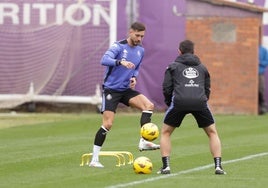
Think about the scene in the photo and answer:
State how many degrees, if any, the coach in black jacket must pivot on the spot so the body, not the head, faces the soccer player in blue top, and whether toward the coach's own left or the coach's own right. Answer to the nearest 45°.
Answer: approximately 45° to the coach's own left

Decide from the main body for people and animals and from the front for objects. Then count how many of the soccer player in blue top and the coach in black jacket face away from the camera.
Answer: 1

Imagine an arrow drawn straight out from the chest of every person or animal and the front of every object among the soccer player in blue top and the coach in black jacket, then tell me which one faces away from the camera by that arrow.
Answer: the coach in black jacket

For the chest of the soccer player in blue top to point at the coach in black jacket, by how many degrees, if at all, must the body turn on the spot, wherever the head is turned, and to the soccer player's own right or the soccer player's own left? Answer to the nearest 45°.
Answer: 0° — they already face them

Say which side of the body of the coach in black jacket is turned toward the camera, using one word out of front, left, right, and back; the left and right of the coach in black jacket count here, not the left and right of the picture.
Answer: back

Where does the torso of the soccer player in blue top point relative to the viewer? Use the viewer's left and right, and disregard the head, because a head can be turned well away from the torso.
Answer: facing the viewer and to the right of the viewer

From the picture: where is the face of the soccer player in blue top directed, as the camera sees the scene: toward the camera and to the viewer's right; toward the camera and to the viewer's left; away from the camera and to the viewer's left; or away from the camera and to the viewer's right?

**TASK GOAL**.
Lay out every line of the items above as a Markdown table with the columns "No." and "Item text," one numbered row per line. Skip blank lines and leave the pictures out.

**ANSWER FOR THIS EXERCISE**.
| No. | Item text |
|---|---|
| 1 | Think about the scene in the photo and answer: |
| 2 | State how many degrees, if any, the coach in black jacket must pivot on the spot so the body, not the head, faces the soccer player in blue top, and whether toward the coach's own left or the coach's own right. Answer to the nearest 45°. |
| 3 | Answer: approximately 45° to the coach's own left |
| 4 | Decide from the main body for people and animals and from the front for objects. Then count how many of the soccer player in blue top and the coach in black jacket face away from the camera. |
| 5 | Answer: 1 |
| 6 | Imagine an arrow drawn straight out from the chest of every person or animal and the front of every object among the soccer player in blue top and the coach in black jacket, then tell me which one faces away from the camera by that arrow. |
| 7 | Answer: the coach in black jacket |
| 8 | For the chest of the soccer player in blue top to point at the coach in black jacket, by how many degrees, if at all, must the body turn on the spot, wherever the head is turned, and to the soccer player's own right or the soccer player's own left? Answer to the nearest 45°. |
| 9 | Answer: 0° — they already face them |
| 10 | Say which side of the body of the coach in black jacket is turned toward the camera, using one word out of front, left, right, and back; the left and right of the coach in black jacket count here, not the left and right of the picture. |
| 11 | Answer: back |
| 12 | Where does the torso of the soccer player in blue top point relative to the viewer? Use the viewer's left and right, and disregard the head, because a head can be turned well away from the torso. |
| 13 | Answer: facing the viewer and to the right of the viewer |
| 14 | From the picture: where is the face of the soccer player in blue top directed, as the camera sees the scene: toward the camera and to the viewer's right; toward the camera and to the viewer's left; away from the camera and to the viewer's left; or away from the camera and to the viewer's right? |